The main goal is to archive relevant information into a database that the user has control over

So in a sense, I want to backup my Spotify profile for my own use, with some data analysis later on I hope

Technologies

While Linode has sponsored Devember with some free credits for new signups, I want to run this thing as cheaply as I can in perpetuity with as little maintenance as possible, therefore it will (initially) be hosted on AWS as I’m already familiar with its services and am interested in the ecosystem

Tech/service stack I’ll be using used will most likely be:

  • Telegram
  • Spotify
  • Terraform
  • Python
  • AWS Lambda
  • AWS API Gateway
  • AWS EventBridge or Step Functions
  • AWS DynamoDB?

The plan so far is:

  • User interaction through Telegram’s bot API where Telegram will then call the bot through its webhook system
  • Lambda function to do the API calls to Spotify in a scheduled manner and store this data somewhere
  • Lambda function to process the data scraped from the API and store it in the database
  • Database, will probably use DynamoDB, although I haven’t really used it before

The architecture will probably end up looking something like this from a top level point of view (just a quick draft):

Project goals

Devember goals (must have):

  • Have a working setup that can be deployed from nothing to running on an AWS account
  • Archive/backup data relevant to the user’s music preferences (see above)
  • Allow user to download their archived/backed up stuff in some format
  • (Not sure if this is possible, but let’s assume yes) “Restoration” of the backups, as in for example create a new playlist from the database song data

Stretch goals (will make it to Devember if there’s time left, but also something I’ll probably work on at a later date anyway):

  • Try porting it to Kubernetes for the fun of it (looking at LKE)
  • Web UI maybe, some kind of Last.fm ripoff website
  • Data analysis of some sort
  • Automated deployment through GitHub Actions or something similar
  • ???

Repo

https://github.com/notimetoidle/saint

1 Like

Been working on this since last week, progress so far:

  • Basic project structure is there
  • Some documentation
  • Terraform modules for deploying the API gateway and the Lambda functions are there and the stack will automatically register the webhook with Telegram as well as correctly receive messages for it (so far not parsed though)

Well, while I’ve been working on this on and off, I certainly won’t be finishing this before 2022 :smiley:

Some notes on the road so far:

  • Coming up with a good Terraform code architecture/structure is harder than I thought, not having used it that much (I mostly have experience with small TF projects and CloudFormation on the bigger scale)
    • Having read a few articles/blog posts on this I think I now have a vision of what might work
  • Telegram bot was a small monolith, I didn’t like it and now it’s split up into several parts where data and invocation goes through EventBridge (API/webhook handler sends events based on /commands)
  • Not having used NoSQL databases that much, DynamoDB is giving me a small headache.

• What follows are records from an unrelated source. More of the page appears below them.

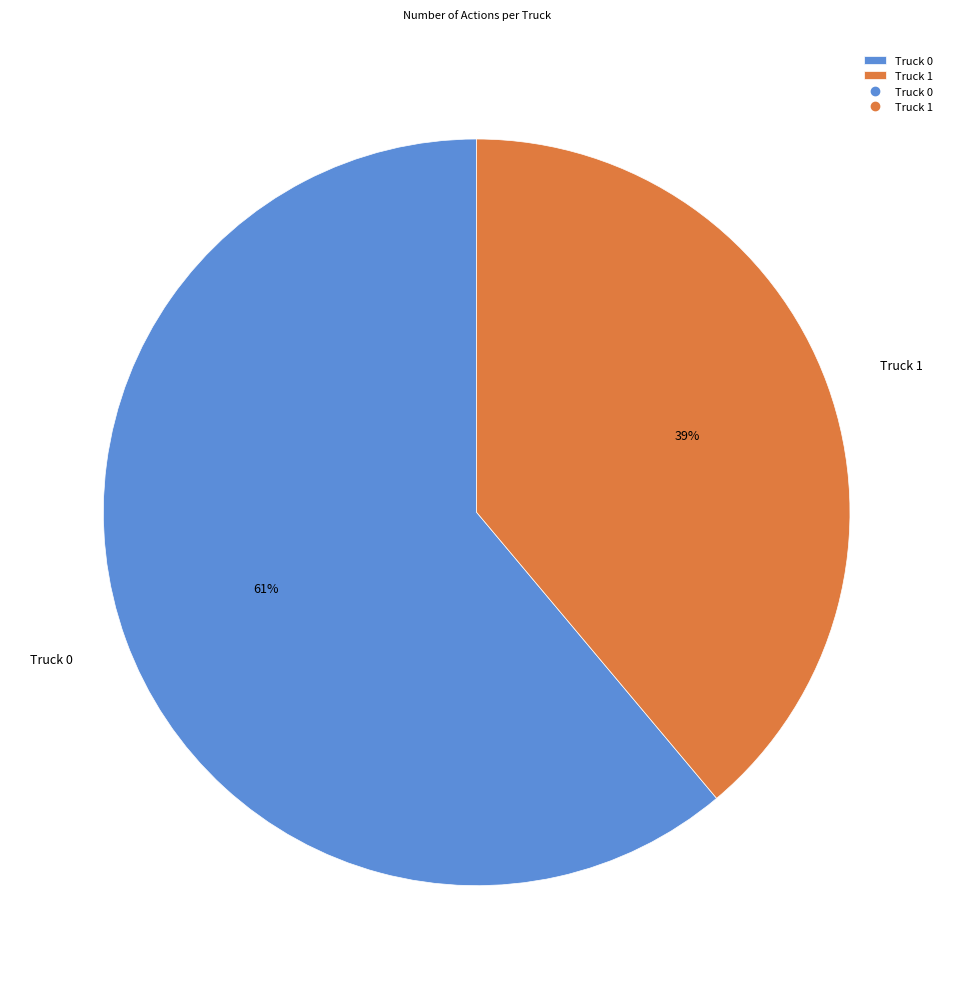

How many segments does this pie chart have?

2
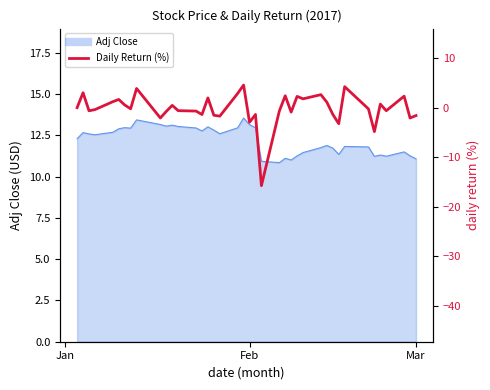

How many values exceed 0?

17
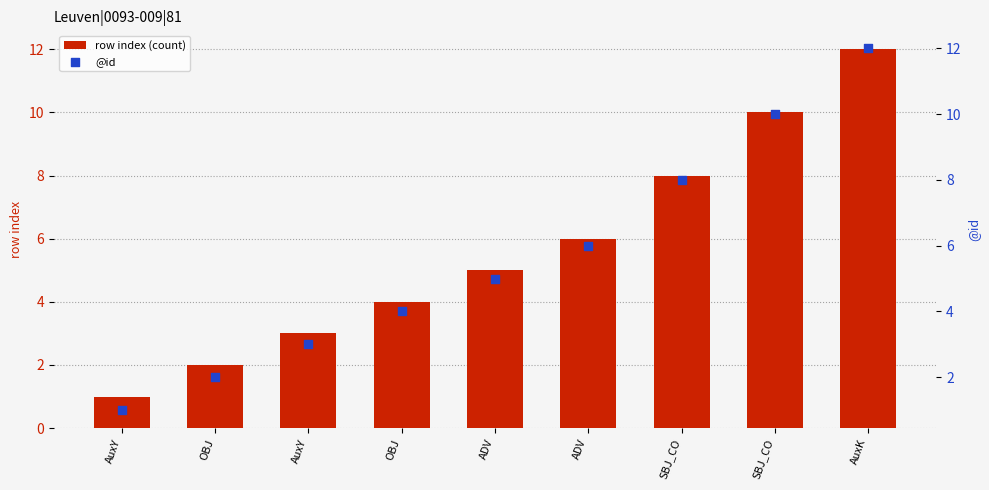

Which series contains the lowest Y value?

row index (count)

But the only basically-free alternative I can think of would be storing an SQLite database in a bucket and using that somehow, but that would be a pretty bad database system in this landscape
  • Spotify OAuth is not making the user experience very fluid as far as connecting the user’s Spotify profile to their Telegram account goes. Or maybe there is something I’m missing
    • Right now I have it setup so that the user has to first register their profile with the bot and then do the OAuth login, after which the backend can match the Spotify user ID to the Telegram user/chat ID

As for the inevitable Kubernetes port (as I’ve been toying around with k3s on my home servers) I’ve been looking a little bit at some components which would allow a similar setup in kube

  • For functionality similar to Lambda functions, both OpenFAAS and Knative look pretty neat at least on the surface
  • Replacing the EventBridge dependency would be Argo Events I guess, or maybe a more traditional MQ might work
1 Like